Page images and extracted text
_ _ _ _
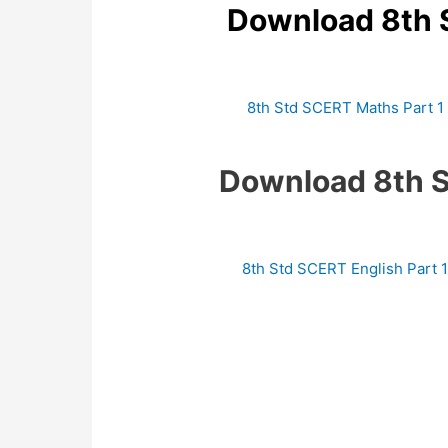
Download 8th 
8th Std SCERT Maths Part 1
Download 8th 
8th Std SCERT English Part 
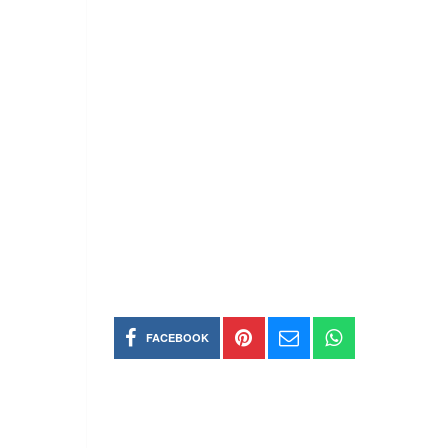
FACEBOOK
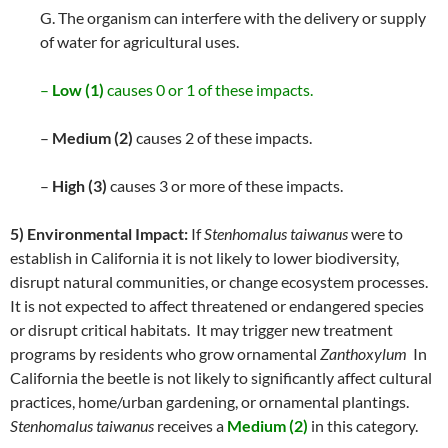
G. The organism can interfere with the delivery or supply
of water for agricultural uses.
–
Low (1)
causes 0 or 1 of these impacts.
–
Medium (2)
causes 2 of these impacts.
–
High (3)
causes 3 or more of these impacts.
5) Environmental Impact:
If
Stenhomalus taiwanus
were to
establish in California it is not likely to lower biodiversity,
disrupt natural communities, or change ecosystem processes.
It is not expected to affect threatened or endangered species
or disrupt critical habitats. It may trigger new treatment
programs by residents who grow ornamental
Zanthoxylum
In
California the beetle is not likely to significantly affect cultural
practices, home/urban gardening, or ornamental plantings.
Stenhomalus taiwanus
receives a
Medium (2)
in this category.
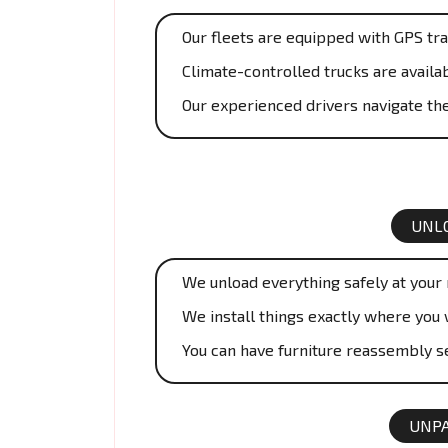
Our fleets are equipped with GPS tra
Climate-controlled trucks are availab
Our experienced drivers navigate the
UNLO
We unload everything safely at your
We install things exactly where you 
You can have furniture reassembly se
UNPA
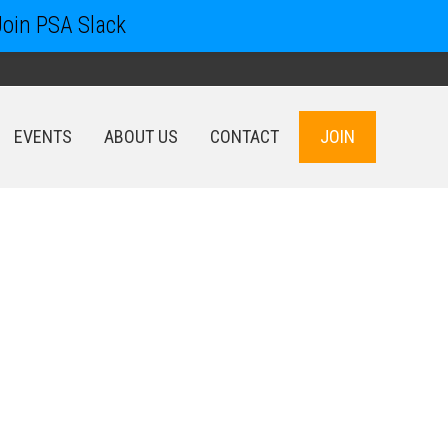
Join PSA Slack
EVENTS
ABOUT US
CONTACT
JOIN
EVENTS
ABOUT US
CONTACT
JOIN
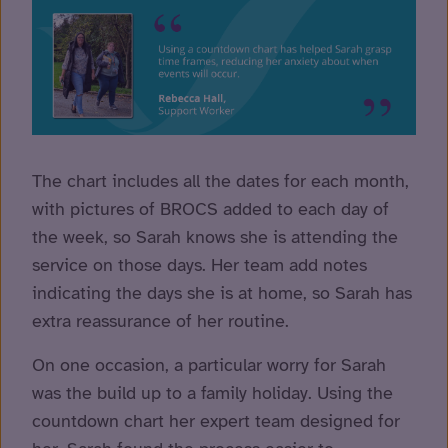
The chart includes all the dates for each month,
with pictures of BROCS added to each day of
the week, so Sarah knows she is attending the
service on those days. Her team add notes
indicating the days she is at home, so Sarah has
extra reassurance of her routine.
On one occasion, a particular worry for Sarah
was the build up to a family holiday. Using the
countdown chart her expert team designed for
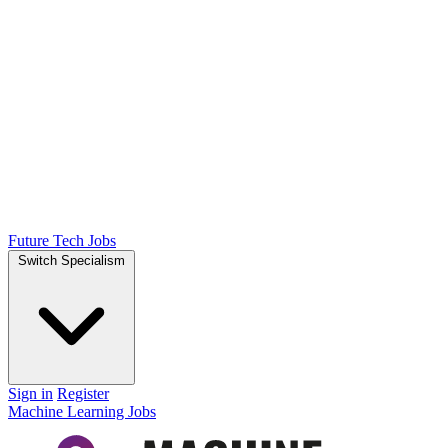
Future Tech Jobs
Switch Specialism
Sign in
Register
Machine Learning Jobs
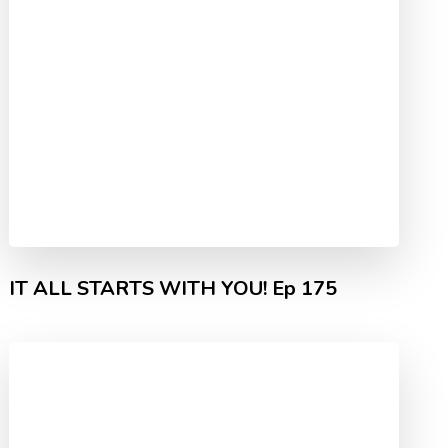
IT ALL STARTS WITH YOU! Ep 175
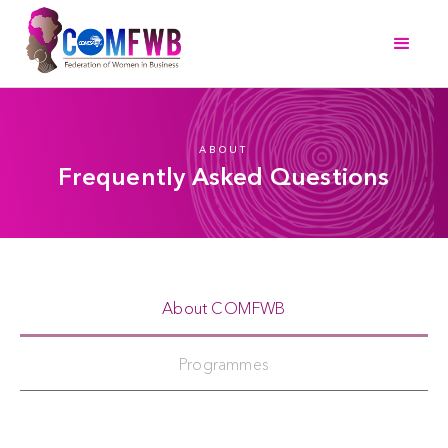
ABOUT
Frequently Asked Questions
About COMFWB
Programmes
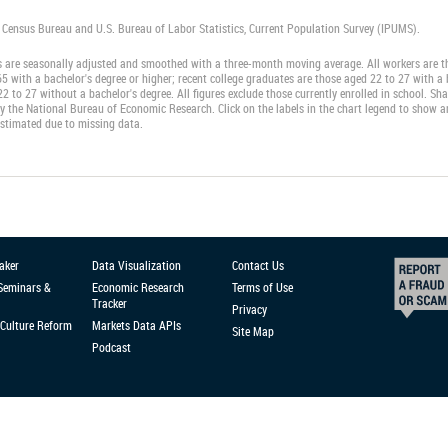
. Census Bureau and U.S. Bureau of Labor Statistics, Current Population Survey (IPUMS).
s are seasonally adjusted and smoothed with a three-month moving average. All workers are th
5 with a bachelor's degree or higher; recent college graduates are those aged 22 to 27 with a
2 to 27 without a bachelor's degree. All figures exclude those currently enrolled in school. S
y the National Bureau of Economic Research. Click on the labels in the chart legend to show an
estimated due to missing data.
aker
Data Visualization
Contact Us
 Seminars &
Economic Research
Terms of Use
Tracker
Privacy
Culture Reform
Markets Data APIs
Site Map
Podcast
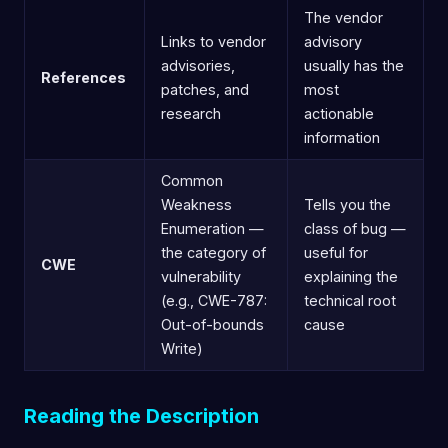
The vendor
Links to vendor
advisory
advisories,
usually has the
References
patches, and
most
research
actionable
information
Common
Weakness
Tells you the
Enumeration —
class of bug —
the category of
useful for
CWE
vulnerability
explaining the
(e.g., CWE-787:
technical root
Out-of-bounds
cause
Write)
Reading the Description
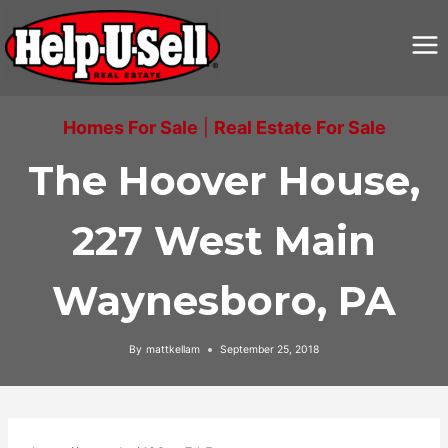
Skip
to
content
Homes For Sale
|
Real Estate For Sale
The Hoover House,
227 West Main
Waynesboro, PA
By
mattkellam
September 25, 2018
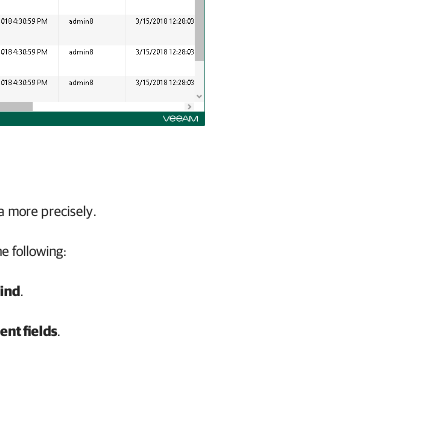
a more precisely.
he following:
ind
.
nt fields
.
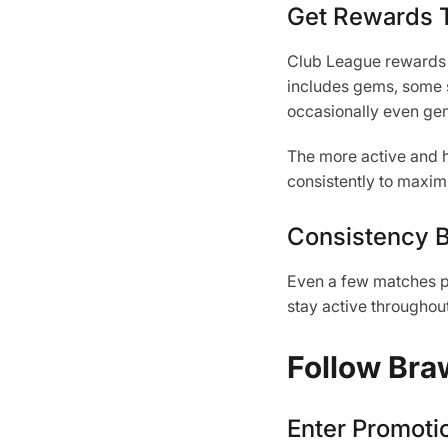
Get Rewards T
Club League rewards p
includes gems, some s
occasionally even ge
The more active and hi
consistently to maxim
Consistency B
Even a few matches per
stay active throughou
Follow Bra
Enter Promoti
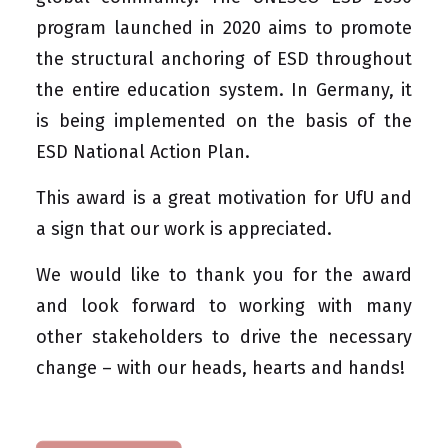
program launched in 2020 aims to promote
the structural anchoring of ESD throughout
the entire education system. In Germany, it
is being implemented on the basis of the
ESD National Action Plan
.
This award is a great motivation for UfU and
a sign that our work is appreciated.
We would like to thank you for the award
and look forward to working with many
other stakeholders to drive the necessary
change – with our heads, hearts and hands!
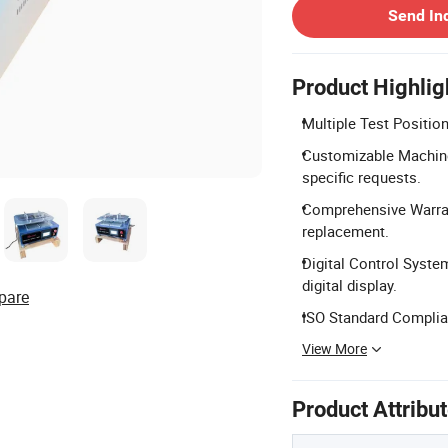
Send In
Product Highlig
Multiple Test Positions
Customizable Machine
specific requests.
Comprehensive Warrant
replacement.
Digital Control Syst
digital display.
pare
ISO Standard Complian
View More
Product Attribu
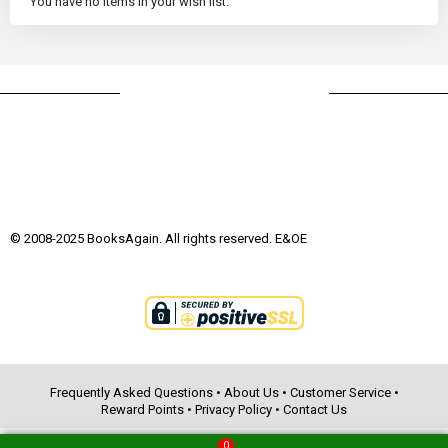
You have no items in your wish list.
© 2008-2025 BooksAgain. All rights reserved. E&OE
Frequently Asked Questions
•
About Us
•
Customer Service
•
Reward Points
•
Privacy Policy
•
Contact Us
0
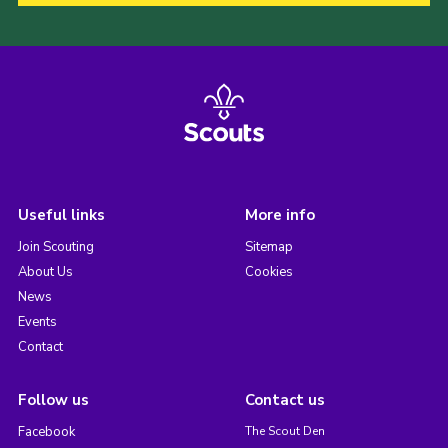
Useful links
More info
Join Scouting
Sitemap
About Us
Cookies
News
Events
Contact
Follow us
Contact us
Facebook
The Scout Den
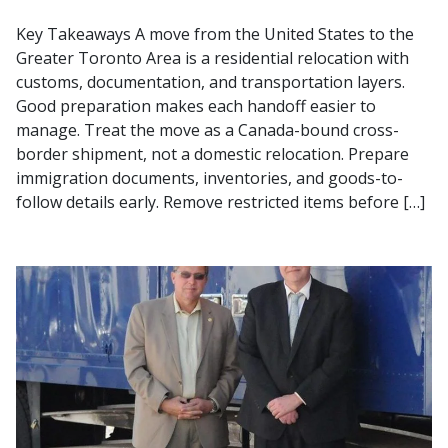
Key Takeaways A move from the United States to the
Greater Toronto Area is a residential relocation with
customs, documentation, and transportation layers.
Good preparation makes each handoff easier to
manage. Treat the move as a Canada-bound cross-
border shipment, not a domestic relocation. Prepare
immigration documents, inventories, and goods-to-
follow details early. Remove restricted items before […]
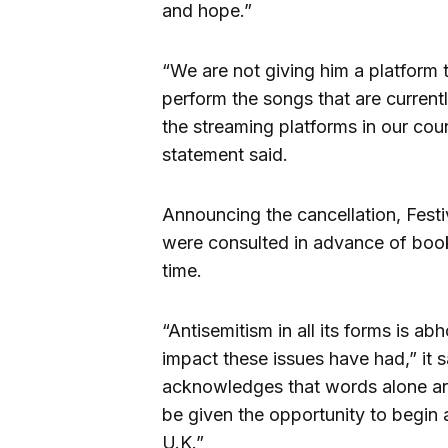
and hope.”
“We are not giving him a platform 
perform the songs that are currentl
the streaming platforms in our coun
statement said.
Announcing the cancellation, Festi
were consulted in advance of book
time.
“Antisemitism in all its forms is a
impact these issues have had,” it s
acknowledges that words alone are 
be given the opportunity to begin
U.K.”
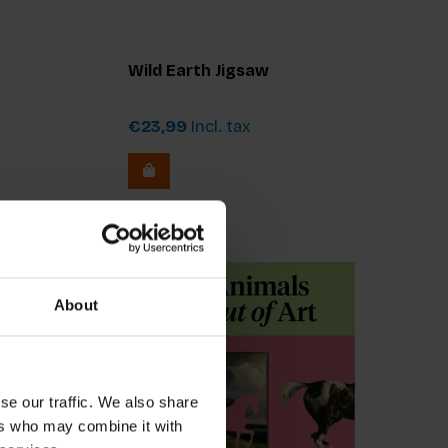
Wild Earth Jigsaw
€23,99
Incl. tax
About
se our traffic. We also share
ers who may combine it with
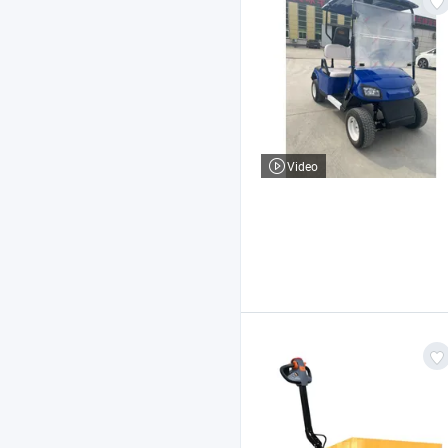
Video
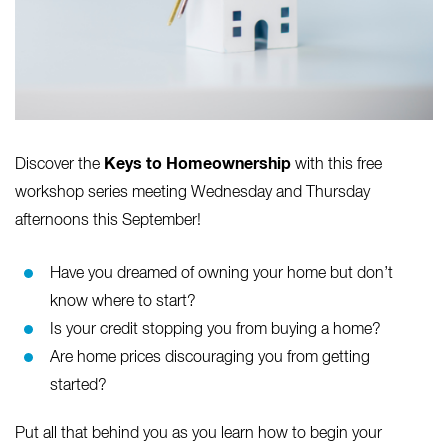
Keys to Homeownership
Discover the
with this free
workshop series meeting Wednesday and Thursday
afternoons this September!
Have you dreamed of owning your home but don’t
know where to start?
Is your credit stopping you from buying a home?
Are home prices discouraging you from getting
started?
Put all that behind you as you learn how to begin your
_ _ _ _
**Your task**: Which lines of the records contain the string "from"? Show each of those lines in full, counting only matches with the same case.

**Result of the exercise**:
Key Takeaways A move from the United States to the
Is your credit stopping you from buying a home?
Are home prices discouraging you from getting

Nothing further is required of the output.